Referenda are part of our constitution

Some argue that referenda have no place in a constitution with Parliamentary sovereignty. London4Europe Committee member and former Home Office senior civil servant Michael Romberg argues that this view is based on a misunderstanding of the concept.

But first, ask yourself: how many referenda there have been at UK and country level since 1973? The answer will be given later.

The meaning of Parliamentary Sovereignty

In a modern democracy the opposite to Parliamentary sovereignty is a power for judges in a constitutional court to strike down laws.  

In the UK, Parliament is sovereign. As a general statement, there is no body in the UK who may strike down a law made in Parliament.   So there is no doubt that in general Parliament trumps the monarch, the Government, devolved and local administrations, and the courts.  

Who chooses Parliament? We do. So that makes us the sovereigns.
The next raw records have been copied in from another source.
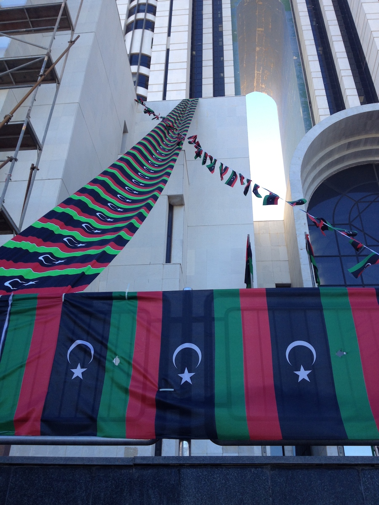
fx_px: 511
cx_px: 190
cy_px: 252
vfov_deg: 52.6
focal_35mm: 35
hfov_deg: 40.7
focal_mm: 4.28
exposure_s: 1/325
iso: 50
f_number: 2.4
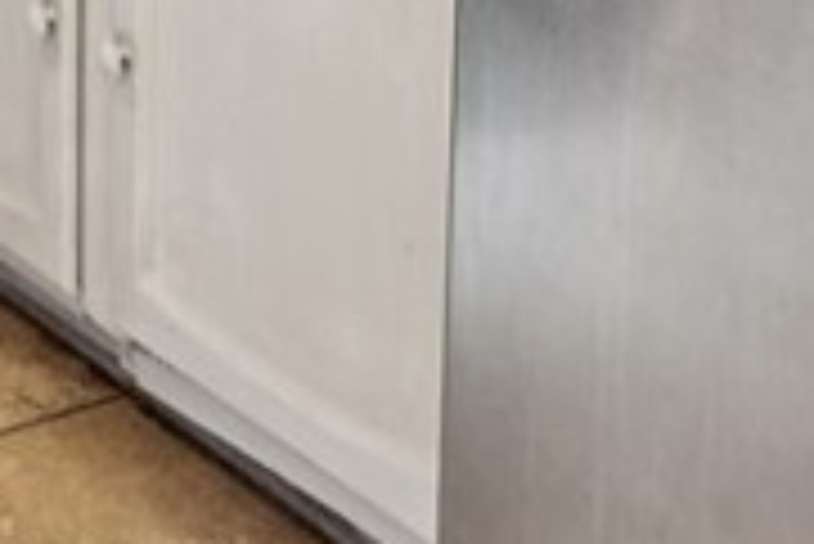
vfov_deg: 11.1
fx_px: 2262
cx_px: -252
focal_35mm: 100
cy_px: -850
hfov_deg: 18.9
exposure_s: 2
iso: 100
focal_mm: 17.7
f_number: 13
If we do not like a law we have to obey it, but we can vote in a new Parliament to change the law.  

Try Thomas Paine. He published “Rights of Man’ in 1791 in response to Burke’s “Reflections on the Revolution in France”. He was a more radical figure than the traditionalist Burke. In the Rights of Man, Paine wrote (in the context of a more limited franchise): “The right of a Parliament is only a right in trust, a right by delegation, and that but from a very small part of the Nation; and one of its Houses has not even this. But the right of the Nation is an original right, as universal as taxation. The nation is the paymaster of everything, and everything must conform to its general will.”  

So we can make decisions by referendum and by voting to elect a Parliament in a general election. The processes are different. But both are sourced in the popular will.

Our Constitution provides for Referenda

We call ourselves a parliamentary democracy. But the constitution is more complicated than that.

The actual number is eleven for referenda at UK and country level (I'm counting London as a country here...) since 1973 (with more at local government level) and twelve for general elections (and that’s with two elections in 1974, and a premature vote in 2017).

So those who argue that we should not have a referendum on the terms because we have a parliamentary democracy need to come up with a better line.